_Task item_
Read through the listing below and copy each line in which the word "size" occurs.

_Dataset content_
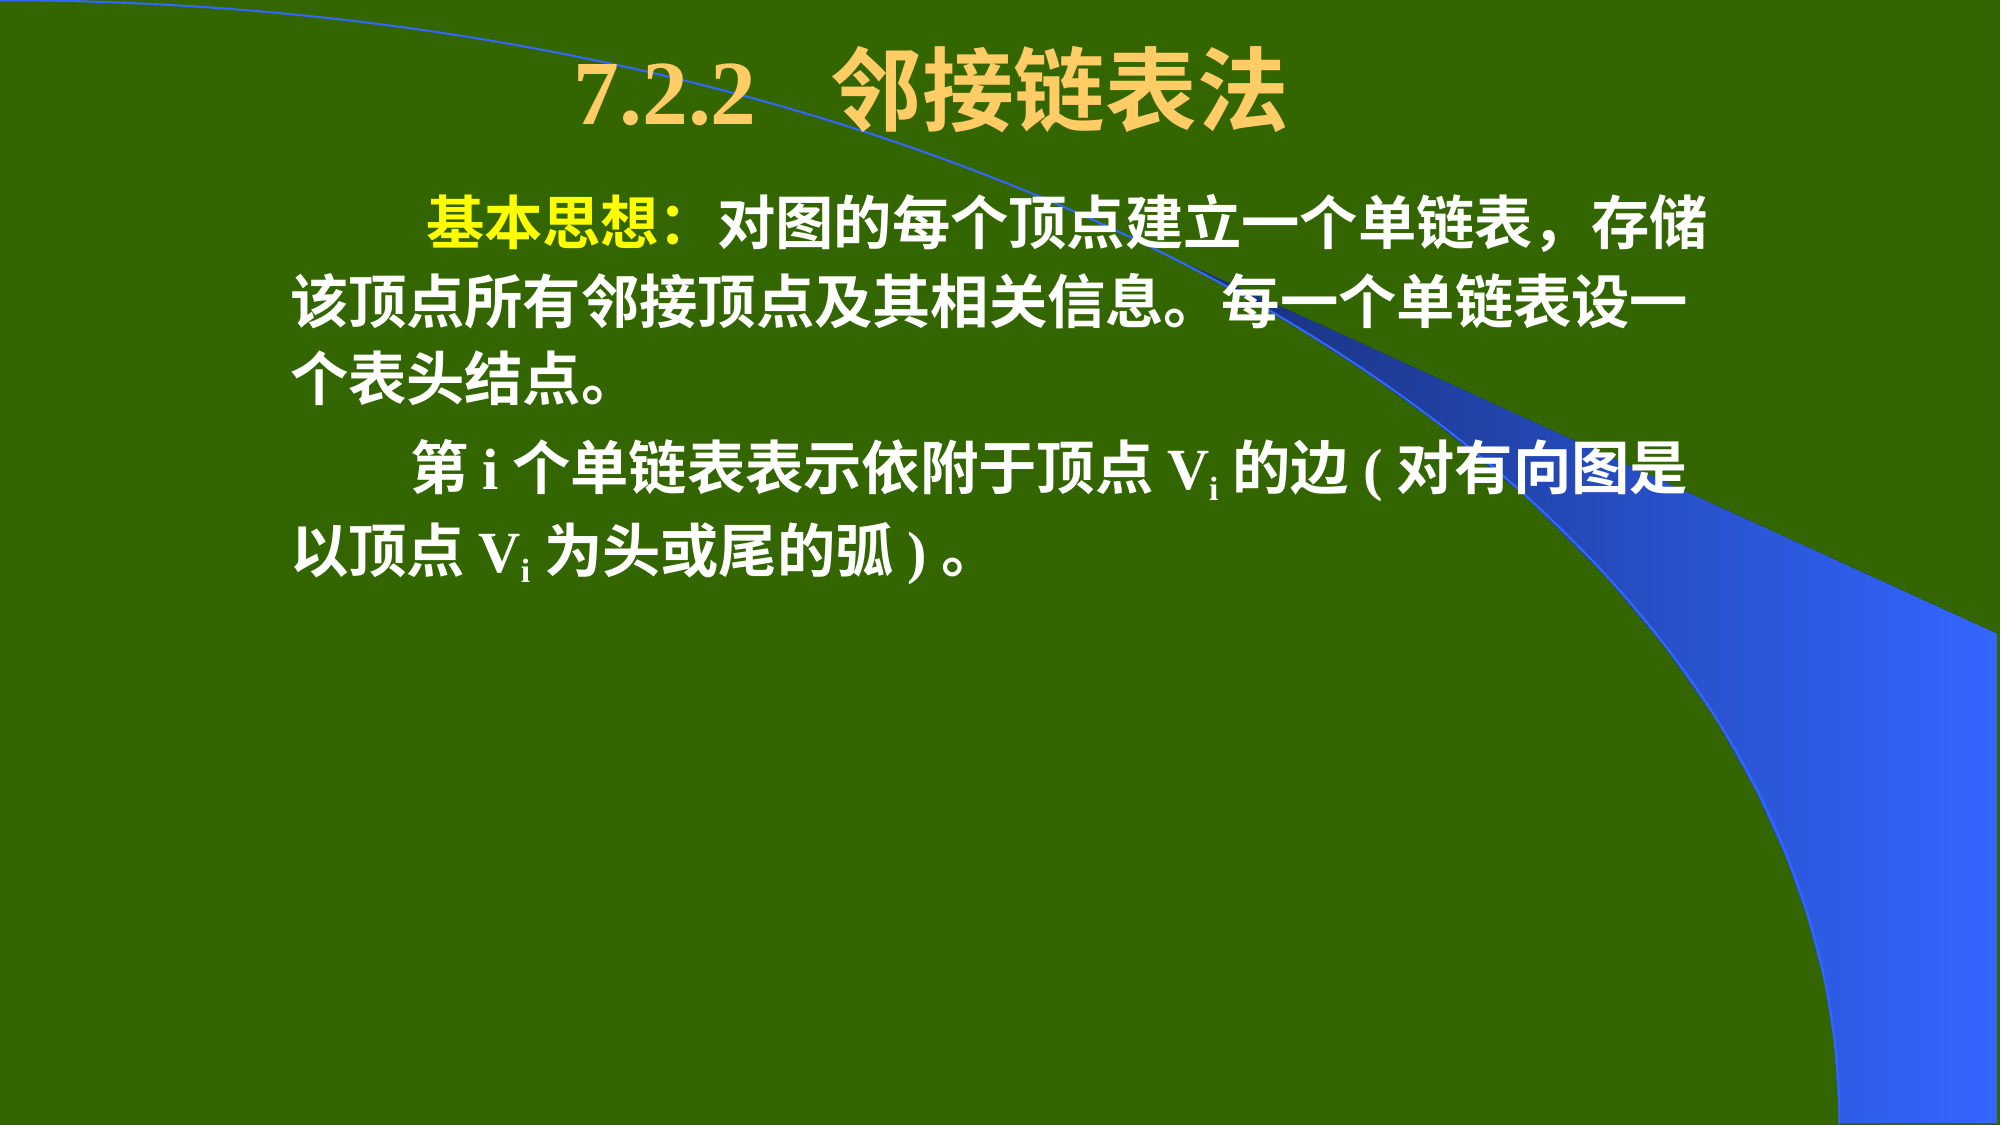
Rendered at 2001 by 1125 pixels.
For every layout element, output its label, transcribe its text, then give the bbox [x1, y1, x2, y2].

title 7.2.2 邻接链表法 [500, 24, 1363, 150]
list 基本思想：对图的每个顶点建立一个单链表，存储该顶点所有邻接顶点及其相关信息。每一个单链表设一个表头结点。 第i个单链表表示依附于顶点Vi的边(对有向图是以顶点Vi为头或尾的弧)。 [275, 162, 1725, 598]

* * *

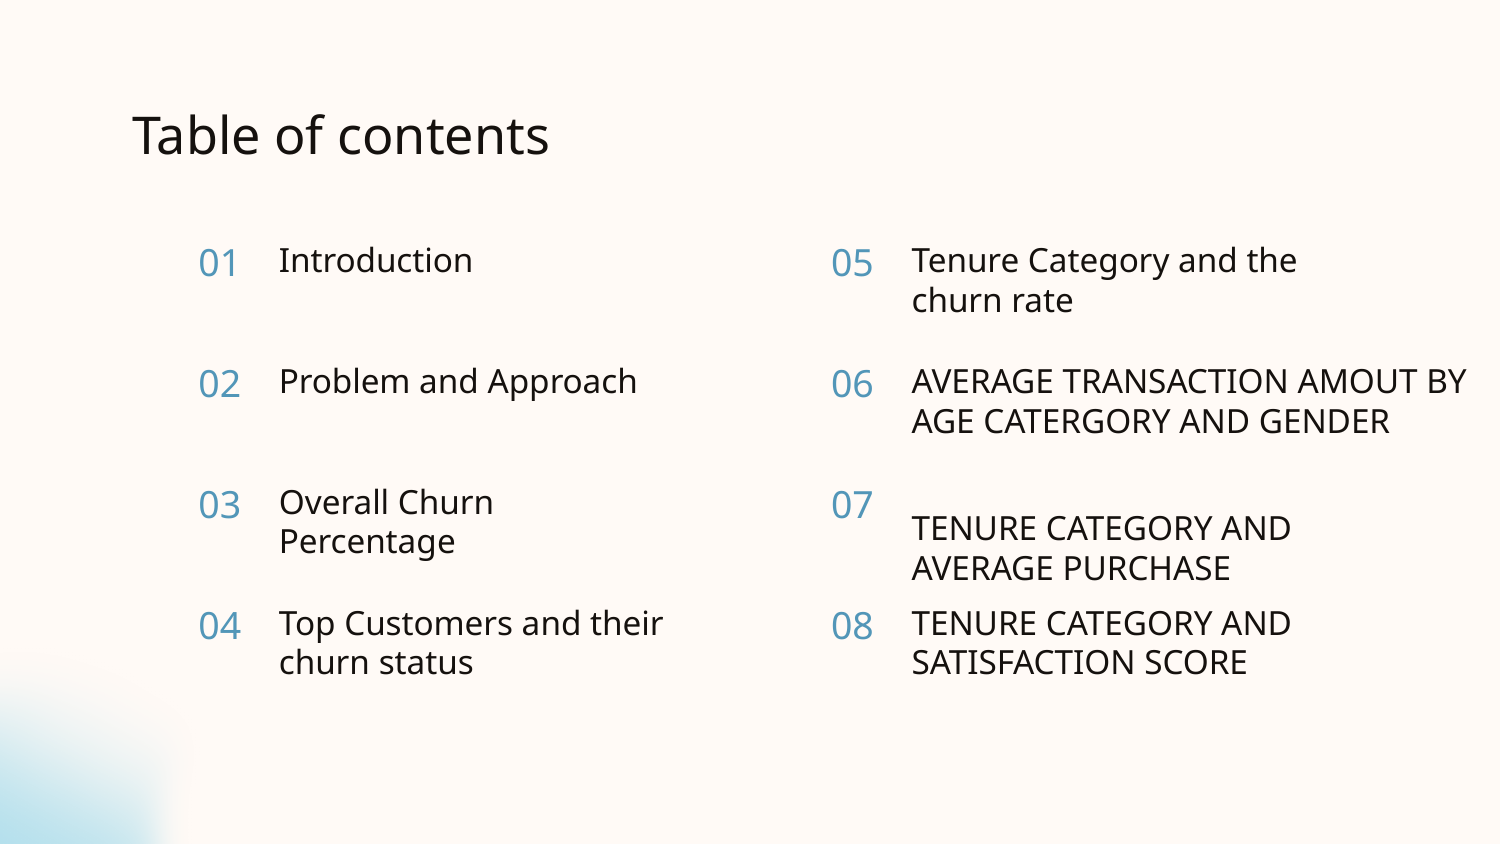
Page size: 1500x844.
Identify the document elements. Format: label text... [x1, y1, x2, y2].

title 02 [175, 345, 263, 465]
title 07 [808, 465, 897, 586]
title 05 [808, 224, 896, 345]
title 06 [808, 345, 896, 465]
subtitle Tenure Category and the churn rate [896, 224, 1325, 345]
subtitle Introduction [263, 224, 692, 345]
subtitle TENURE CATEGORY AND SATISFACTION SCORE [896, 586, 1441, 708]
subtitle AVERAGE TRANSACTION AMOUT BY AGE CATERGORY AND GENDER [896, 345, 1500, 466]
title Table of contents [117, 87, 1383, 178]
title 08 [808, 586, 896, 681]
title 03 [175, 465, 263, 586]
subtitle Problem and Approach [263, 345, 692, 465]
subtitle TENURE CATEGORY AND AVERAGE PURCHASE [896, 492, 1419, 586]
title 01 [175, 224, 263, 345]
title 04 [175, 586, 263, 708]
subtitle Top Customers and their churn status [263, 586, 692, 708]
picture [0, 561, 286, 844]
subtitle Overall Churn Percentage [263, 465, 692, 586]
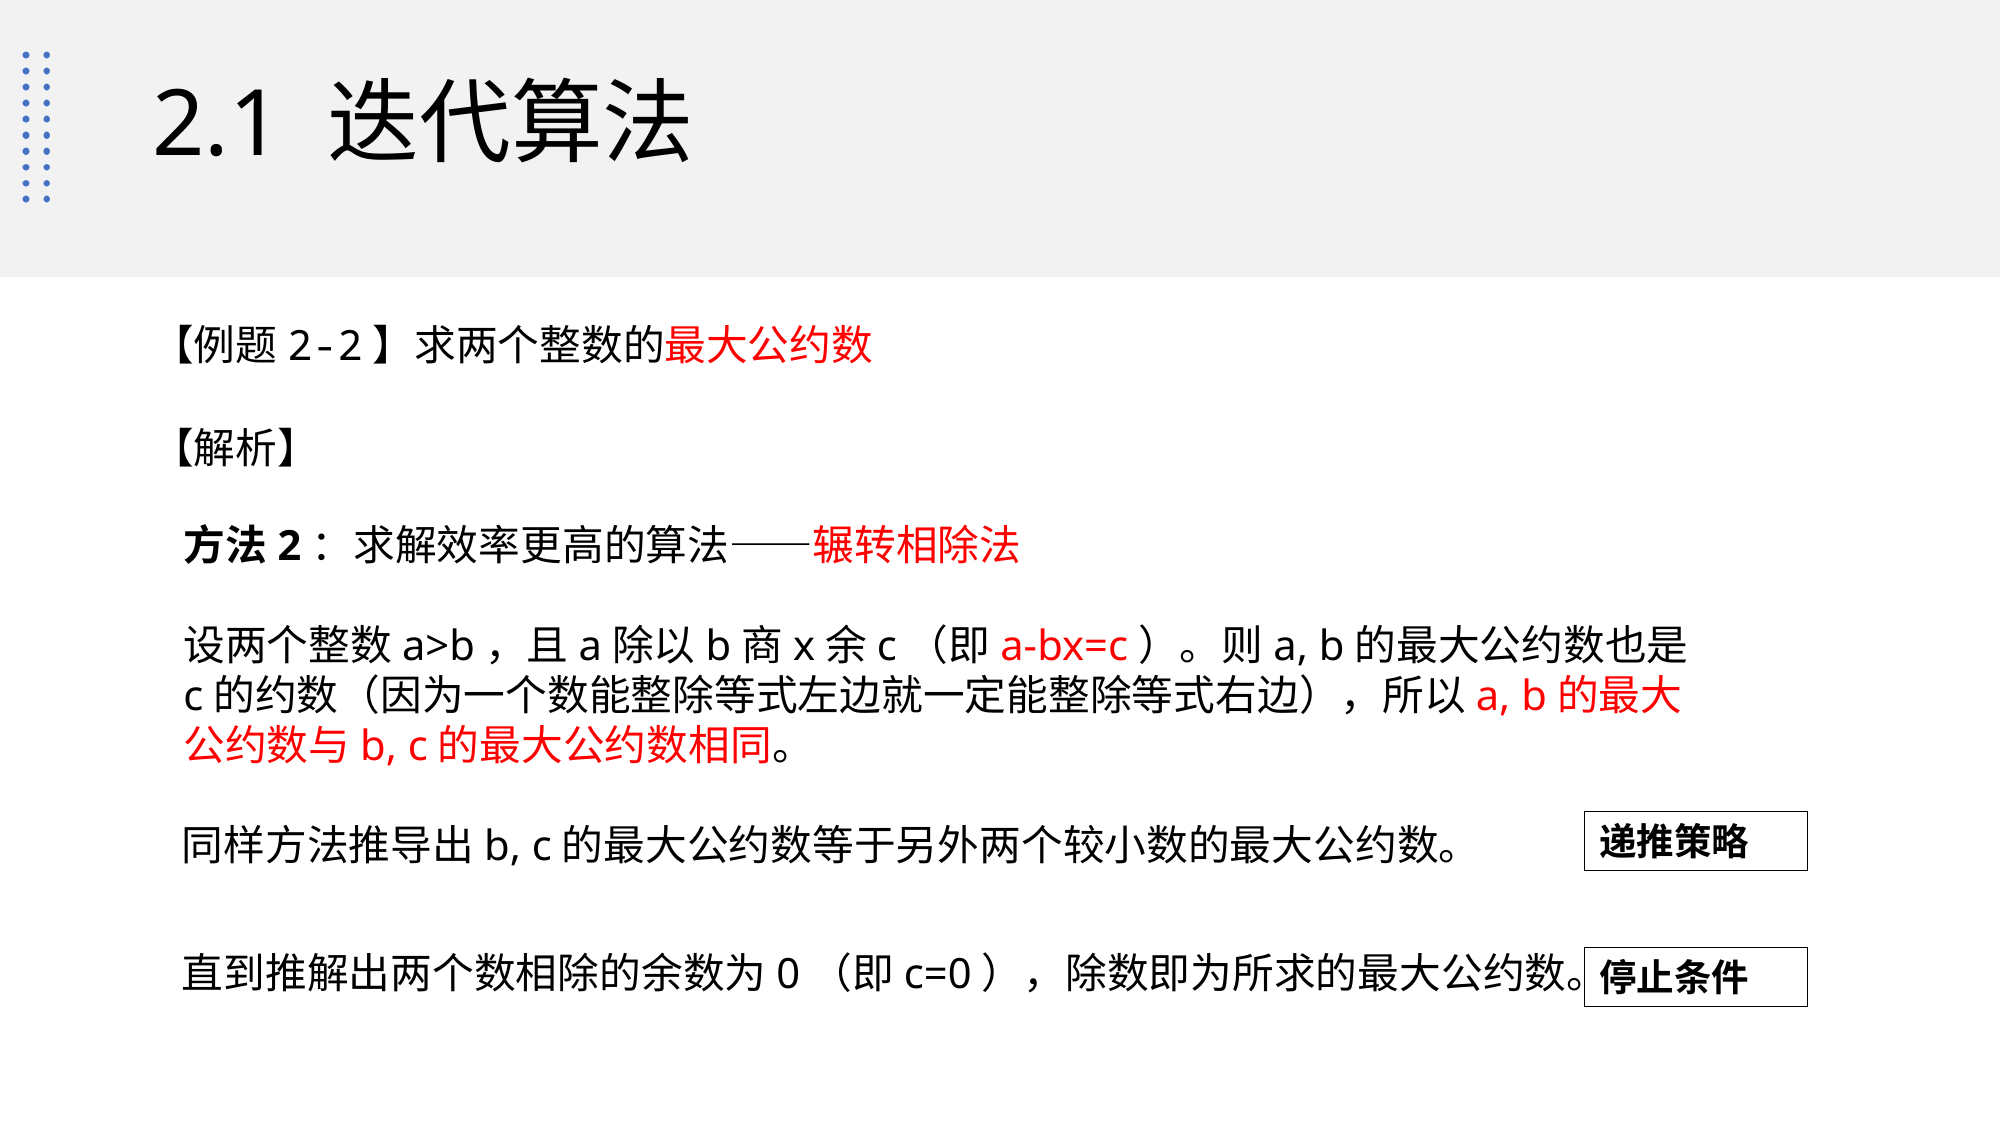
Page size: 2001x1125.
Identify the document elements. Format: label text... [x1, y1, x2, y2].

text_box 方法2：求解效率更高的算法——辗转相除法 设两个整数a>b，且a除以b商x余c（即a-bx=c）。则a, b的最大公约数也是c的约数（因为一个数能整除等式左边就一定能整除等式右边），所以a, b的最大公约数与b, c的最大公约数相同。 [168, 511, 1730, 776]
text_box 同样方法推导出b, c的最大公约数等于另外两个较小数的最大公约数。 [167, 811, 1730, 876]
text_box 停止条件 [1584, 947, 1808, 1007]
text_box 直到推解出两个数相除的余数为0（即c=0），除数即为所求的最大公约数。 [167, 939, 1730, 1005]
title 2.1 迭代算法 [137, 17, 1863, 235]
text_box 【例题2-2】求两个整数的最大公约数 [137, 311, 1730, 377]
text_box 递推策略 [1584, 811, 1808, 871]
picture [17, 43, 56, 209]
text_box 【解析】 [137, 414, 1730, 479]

* * *

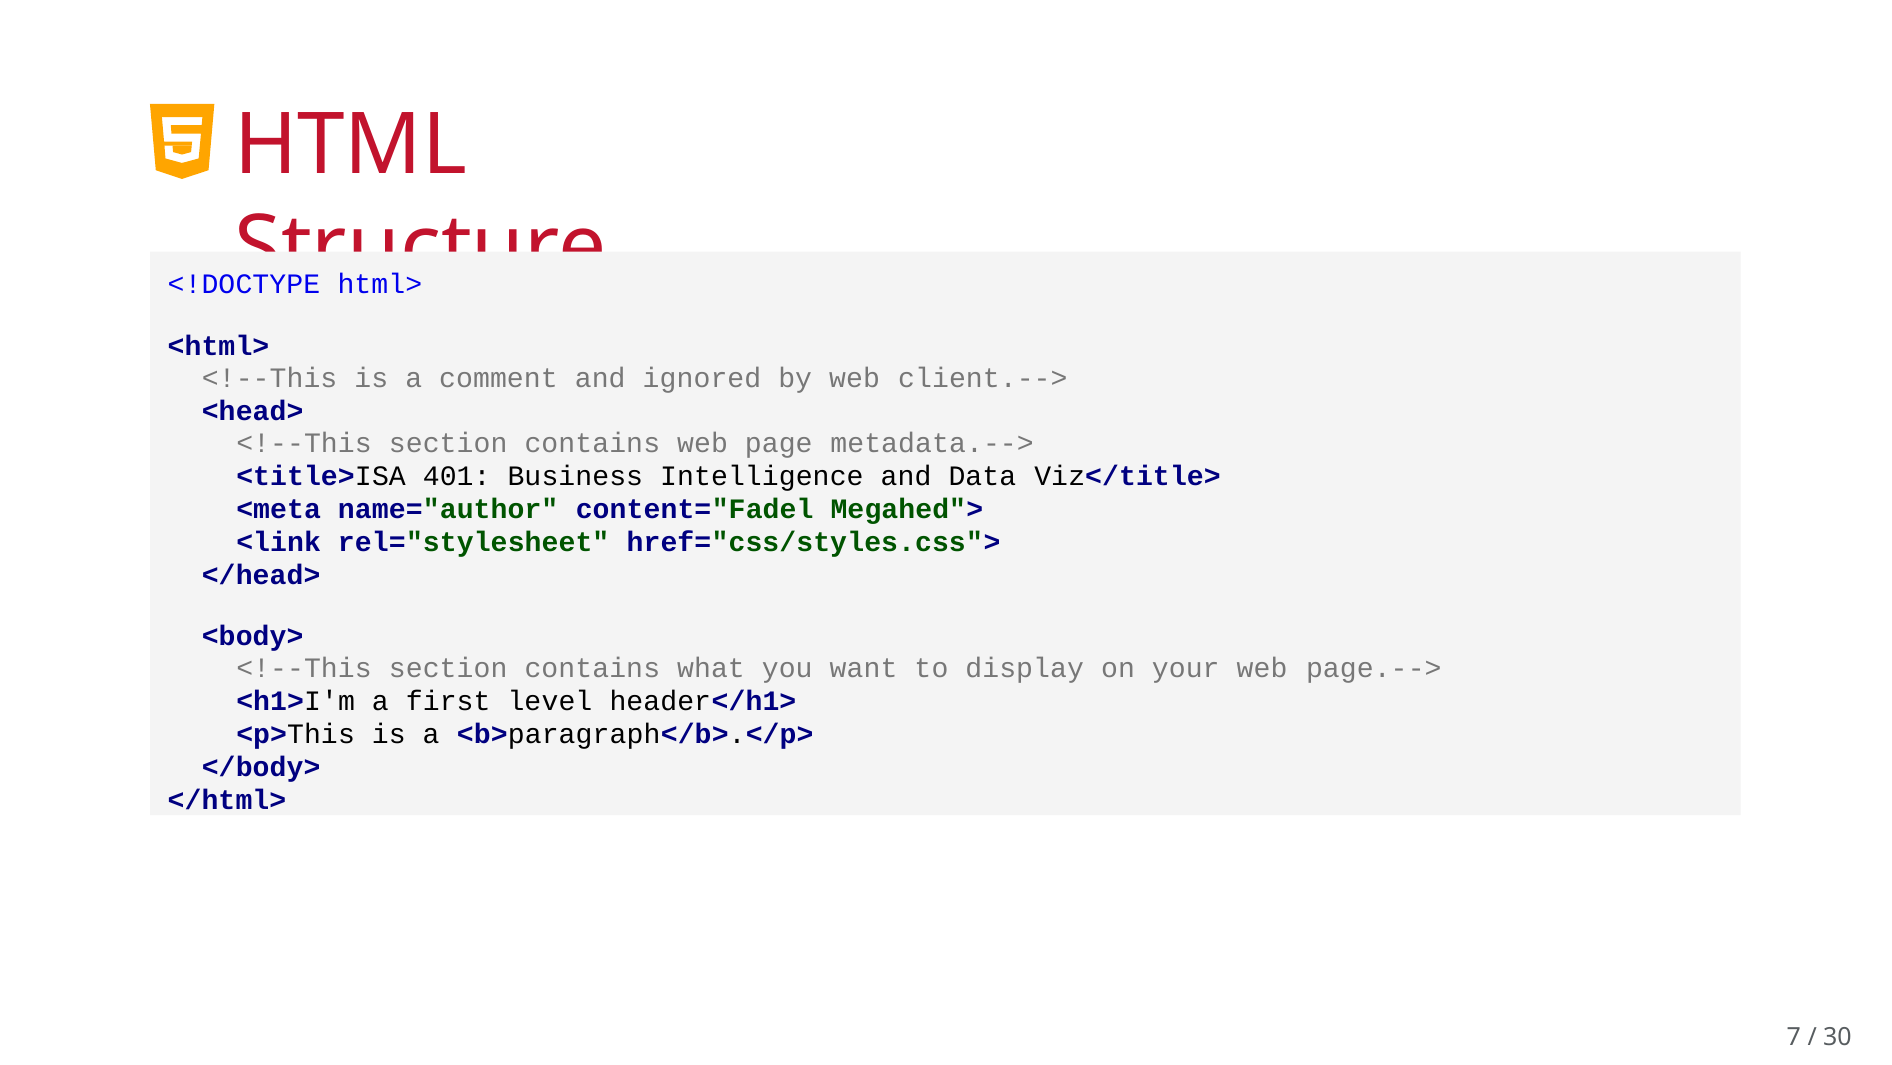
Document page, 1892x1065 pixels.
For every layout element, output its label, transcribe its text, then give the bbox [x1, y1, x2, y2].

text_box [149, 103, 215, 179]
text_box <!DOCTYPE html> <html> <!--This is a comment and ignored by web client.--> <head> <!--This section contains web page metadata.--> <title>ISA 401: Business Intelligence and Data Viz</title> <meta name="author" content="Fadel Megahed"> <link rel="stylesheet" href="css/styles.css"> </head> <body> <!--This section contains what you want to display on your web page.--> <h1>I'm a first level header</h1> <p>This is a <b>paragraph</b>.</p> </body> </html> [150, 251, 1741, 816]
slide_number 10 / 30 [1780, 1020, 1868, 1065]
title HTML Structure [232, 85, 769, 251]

_Written solution_
Page size: 1500x844.
Page size: 2001x1125.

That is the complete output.